Reading passage

● ● ●

Dynamically checking rules in database tables using SQL

I want to check for rows in a table where all values (except the key) is empty. I am using MySQL 5.5.
I plan to do this mechanically, so the approach should work for any table in my database schema.

Suppose for illustration purposes I start with the following table:

CREATE TABLE `sources` (
  `source` varchar(3) NOT NULL,
  `description` varchar(24) DEFAULT NULL,
  `pricedata` varchar(24) DEFAULT NULL,
  `tablename` varchar(24) DEFAULT NULL,
  `reference` varchar(64) DEFAULT NULL,
  PRIMARY KEY (`source`)
) DEFAULT CHARSET=latin1;

Then my initial steps are:

USE information_schema;
SET @myTable = 'sources';
PREPARE statement FROM "SELECT GROUP_CONCAT(column_name SEPARATOR ', ') AS columns FROM columns WHERE table_name = @myTable AND column_key = ' '";
EXECUTE statement;

This yields:

+----------------------------------------------+
| columns                                      |
+----------------------------------------------+
| description, pricedata, tablename, reference |
+----------------------------------------------+

How do I use this result to be able to construct and execute a statement as follows?:

SELECT * FROM sources WHERE [description] IS NULL AND [pricedata] IS NULL AND [tablename] IS NULL AND [reference] IS NULL;

That's obviously pseudo-code for illustration purposes, but the idea is that the approach should work for all tables.

● ● ●

Required tasks
(a) Print the part of the MySQL post starting at "Dynamically checking rules" and ending at "using MySQL 5.5.".
(b) Which version of MySQL does the MySQL post say is in use?
Rely only on the MySQL post for what comes next.

● ● ●

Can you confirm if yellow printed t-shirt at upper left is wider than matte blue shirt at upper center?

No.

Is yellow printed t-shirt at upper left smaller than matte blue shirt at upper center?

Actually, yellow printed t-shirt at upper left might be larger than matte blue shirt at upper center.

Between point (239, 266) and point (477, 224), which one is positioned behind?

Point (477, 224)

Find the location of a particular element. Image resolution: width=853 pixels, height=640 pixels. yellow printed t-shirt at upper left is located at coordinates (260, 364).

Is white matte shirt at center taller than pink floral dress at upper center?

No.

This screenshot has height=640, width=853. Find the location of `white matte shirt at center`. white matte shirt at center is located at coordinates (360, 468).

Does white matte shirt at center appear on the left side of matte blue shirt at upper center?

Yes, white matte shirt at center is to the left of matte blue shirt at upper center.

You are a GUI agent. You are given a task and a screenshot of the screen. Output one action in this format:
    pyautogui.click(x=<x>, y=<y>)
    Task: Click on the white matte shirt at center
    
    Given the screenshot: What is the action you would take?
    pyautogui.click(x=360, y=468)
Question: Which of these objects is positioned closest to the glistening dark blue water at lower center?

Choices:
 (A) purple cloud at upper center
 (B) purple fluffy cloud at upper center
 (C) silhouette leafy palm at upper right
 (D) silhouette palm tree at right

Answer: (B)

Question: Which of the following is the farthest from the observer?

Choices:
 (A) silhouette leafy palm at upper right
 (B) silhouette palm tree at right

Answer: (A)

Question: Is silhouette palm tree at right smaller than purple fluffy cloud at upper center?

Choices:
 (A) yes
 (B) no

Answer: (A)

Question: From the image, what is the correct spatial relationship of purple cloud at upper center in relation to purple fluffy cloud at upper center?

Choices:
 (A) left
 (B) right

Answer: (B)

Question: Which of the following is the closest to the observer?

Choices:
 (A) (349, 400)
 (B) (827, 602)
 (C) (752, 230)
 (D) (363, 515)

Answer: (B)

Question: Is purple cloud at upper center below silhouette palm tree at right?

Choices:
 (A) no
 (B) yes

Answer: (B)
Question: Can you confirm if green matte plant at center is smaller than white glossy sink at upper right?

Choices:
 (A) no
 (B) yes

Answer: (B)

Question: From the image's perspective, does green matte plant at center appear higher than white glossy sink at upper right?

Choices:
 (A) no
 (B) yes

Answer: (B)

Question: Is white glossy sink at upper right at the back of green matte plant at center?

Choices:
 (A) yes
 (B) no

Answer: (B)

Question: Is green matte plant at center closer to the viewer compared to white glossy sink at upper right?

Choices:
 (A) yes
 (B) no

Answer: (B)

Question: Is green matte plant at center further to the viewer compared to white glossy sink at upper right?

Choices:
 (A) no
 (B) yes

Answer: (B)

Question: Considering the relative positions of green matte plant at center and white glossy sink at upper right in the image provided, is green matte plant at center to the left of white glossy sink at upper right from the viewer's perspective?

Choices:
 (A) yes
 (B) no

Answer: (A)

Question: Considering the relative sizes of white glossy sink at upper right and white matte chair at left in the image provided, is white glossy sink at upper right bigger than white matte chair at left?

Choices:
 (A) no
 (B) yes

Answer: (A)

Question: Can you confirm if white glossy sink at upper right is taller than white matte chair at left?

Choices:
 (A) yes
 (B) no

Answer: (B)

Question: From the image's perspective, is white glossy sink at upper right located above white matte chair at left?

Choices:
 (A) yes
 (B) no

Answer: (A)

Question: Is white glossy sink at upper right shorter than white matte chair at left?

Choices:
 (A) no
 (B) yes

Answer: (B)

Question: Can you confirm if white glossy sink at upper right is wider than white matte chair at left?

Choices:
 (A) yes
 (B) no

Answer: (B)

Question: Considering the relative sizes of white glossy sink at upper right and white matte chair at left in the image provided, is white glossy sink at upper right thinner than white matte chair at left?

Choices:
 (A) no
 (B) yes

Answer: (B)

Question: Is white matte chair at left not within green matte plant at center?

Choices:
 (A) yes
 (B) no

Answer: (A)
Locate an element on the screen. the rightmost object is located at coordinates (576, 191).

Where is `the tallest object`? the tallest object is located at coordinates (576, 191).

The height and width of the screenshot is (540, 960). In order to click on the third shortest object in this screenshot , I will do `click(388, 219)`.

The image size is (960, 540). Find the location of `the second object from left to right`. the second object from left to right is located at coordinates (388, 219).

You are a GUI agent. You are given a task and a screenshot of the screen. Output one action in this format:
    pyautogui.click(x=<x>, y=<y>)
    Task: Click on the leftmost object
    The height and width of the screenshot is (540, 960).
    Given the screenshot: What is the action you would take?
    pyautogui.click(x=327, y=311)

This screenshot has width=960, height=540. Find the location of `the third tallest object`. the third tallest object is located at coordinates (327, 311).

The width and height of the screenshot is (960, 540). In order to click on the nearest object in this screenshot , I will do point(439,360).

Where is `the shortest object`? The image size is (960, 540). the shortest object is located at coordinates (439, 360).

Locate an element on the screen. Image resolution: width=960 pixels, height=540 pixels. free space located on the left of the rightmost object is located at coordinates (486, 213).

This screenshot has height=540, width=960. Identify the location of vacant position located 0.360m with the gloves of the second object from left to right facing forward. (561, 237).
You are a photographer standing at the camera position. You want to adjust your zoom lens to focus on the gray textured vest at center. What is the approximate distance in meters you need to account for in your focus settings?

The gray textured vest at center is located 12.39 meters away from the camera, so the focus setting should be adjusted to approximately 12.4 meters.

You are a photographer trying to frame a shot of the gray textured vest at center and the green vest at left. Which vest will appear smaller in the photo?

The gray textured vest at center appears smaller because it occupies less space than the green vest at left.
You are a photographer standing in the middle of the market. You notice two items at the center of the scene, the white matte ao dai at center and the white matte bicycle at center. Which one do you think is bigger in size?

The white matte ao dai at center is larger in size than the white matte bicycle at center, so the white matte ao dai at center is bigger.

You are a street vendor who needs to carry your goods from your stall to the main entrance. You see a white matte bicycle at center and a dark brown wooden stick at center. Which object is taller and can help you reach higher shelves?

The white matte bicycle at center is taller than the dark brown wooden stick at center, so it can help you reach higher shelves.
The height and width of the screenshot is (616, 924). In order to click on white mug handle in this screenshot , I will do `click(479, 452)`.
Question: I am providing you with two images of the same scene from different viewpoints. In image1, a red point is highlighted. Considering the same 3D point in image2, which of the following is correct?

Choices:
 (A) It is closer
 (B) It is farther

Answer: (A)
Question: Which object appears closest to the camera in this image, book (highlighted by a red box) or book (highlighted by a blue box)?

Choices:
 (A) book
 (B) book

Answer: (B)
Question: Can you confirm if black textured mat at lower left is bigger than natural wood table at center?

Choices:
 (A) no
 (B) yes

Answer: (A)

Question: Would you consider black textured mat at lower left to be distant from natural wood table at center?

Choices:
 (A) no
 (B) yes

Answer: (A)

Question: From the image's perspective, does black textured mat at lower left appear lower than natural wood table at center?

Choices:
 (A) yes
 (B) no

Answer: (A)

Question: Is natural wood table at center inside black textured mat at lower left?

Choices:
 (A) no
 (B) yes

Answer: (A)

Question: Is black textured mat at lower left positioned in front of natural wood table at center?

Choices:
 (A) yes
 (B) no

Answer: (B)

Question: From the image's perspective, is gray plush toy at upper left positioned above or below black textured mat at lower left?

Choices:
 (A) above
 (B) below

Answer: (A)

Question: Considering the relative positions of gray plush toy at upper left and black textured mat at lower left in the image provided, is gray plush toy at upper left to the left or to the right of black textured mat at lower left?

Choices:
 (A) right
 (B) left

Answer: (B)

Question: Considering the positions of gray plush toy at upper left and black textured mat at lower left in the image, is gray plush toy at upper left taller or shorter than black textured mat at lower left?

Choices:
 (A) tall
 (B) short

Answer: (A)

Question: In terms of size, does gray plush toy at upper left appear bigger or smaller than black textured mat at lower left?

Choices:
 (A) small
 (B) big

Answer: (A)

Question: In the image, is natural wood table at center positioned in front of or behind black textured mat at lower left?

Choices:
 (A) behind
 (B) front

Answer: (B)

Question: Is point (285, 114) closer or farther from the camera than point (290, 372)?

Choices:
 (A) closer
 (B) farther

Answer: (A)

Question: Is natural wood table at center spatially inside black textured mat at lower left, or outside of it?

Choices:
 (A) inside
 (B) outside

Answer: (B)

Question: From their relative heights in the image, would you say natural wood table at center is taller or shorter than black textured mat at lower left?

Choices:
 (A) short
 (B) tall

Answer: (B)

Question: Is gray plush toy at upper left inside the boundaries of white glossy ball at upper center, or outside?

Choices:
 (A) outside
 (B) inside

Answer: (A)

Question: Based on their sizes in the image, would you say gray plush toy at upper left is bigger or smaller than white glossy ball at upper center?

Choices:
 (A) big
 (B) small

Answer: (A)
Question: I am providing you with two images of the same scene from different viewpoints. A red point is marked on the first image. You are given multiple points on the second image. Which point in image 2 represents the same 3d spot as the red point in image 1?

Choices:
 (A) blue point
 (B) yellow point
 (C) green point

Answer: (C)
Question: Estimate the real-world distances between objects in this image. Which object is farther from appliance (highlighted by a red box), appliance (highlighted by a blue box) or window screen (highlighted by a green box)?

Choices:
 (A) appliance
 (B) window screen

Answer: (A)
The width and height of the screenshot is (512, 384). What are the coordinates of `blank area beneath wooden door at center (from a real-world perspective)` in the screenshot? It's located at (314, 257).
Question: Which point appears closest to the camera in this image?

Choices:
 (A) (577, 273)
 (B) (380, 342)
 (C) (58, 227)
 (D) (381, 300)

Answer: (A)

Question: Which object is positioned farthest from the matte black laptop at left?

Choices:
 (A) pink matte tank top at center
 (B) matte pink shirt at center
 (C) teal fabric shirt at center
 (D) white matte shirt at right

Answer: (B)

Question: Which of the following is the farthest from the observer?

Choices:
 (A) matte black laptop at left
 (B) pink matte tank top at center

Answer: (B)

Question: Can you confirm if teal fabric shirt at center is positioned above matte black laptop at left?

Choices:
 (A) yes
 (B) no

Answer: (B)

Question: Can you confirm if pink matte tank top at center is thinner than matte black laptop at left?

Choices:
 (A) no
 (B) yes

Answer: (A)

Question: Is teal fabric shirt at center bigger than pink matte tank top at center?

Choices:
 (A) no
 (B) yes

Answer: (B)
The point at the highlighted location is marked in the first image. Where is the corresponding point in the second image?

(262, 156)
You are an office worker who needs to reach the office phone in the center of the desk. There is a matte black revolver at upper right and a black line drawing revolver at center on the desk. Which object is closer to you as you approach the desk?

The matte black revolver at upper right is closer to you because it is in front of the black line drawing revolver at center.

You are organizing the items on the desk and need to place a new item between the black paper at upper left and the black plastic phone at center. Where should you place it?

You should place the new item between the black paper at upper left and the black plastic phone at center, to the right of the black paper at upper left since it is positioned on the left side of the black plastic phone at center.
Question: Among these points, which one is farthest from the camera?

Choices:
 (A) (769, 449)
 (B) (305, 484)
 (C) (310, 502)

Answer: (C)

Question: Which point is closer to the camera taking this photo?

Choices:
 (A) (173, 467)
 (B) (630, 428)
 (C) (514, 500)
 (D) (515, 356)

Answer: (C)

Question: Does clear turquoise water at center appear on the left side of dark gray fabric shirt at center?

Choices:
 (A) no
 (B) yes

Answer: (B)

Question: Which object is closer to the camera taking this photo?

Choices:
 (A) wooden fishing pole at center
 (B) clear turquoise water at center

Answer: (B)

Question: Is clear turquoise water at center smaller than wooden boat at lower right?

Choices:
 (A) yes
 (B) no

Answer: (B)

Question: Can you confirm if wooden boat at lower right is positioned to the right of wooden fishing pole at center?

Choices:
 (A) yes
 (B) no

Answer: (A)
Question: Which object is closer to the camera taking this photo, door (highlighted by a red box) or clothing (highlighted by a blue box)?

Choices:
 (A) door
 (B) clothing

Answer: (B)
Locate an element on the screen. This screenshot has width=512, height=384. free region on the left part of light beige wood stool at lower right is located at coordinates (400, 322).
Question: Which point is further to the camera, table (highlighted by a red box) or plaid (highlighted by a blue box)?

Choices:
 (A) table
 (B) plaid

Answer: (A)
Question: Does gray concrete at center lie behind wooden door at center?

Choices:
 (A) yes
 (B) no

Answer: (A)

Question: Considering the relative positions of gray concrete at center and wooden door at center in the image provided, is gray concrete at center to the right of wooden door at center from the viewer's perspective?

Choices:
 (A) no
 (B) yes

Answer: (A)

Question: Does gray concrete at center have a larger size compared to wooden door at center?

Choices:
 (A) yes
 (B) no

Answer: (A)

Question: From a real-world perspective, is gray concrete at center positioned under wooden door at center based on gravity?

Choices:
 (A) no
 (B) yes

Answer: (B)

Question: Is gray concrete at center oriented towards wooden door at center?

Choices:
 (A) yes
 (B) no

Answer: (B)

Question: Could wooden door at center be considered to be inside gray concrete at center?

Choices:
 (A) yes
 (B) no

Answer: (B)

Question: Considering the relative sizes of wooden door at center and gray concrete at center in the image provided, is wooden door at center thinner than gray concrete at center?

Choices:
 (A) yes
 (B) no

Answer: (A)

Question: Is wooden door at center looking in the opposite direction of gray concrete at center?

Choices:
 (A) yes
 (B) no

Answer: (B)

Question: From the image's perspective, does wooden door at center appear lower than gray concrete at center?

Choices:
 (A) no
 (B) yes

● ● ●

Results for each task
(a)
Dynamically checking rules in database tables using SQL

I want to check for rows in a table where all values (except the key) is empty. I am using MySQL 5.5.

(b) MySQL 5.5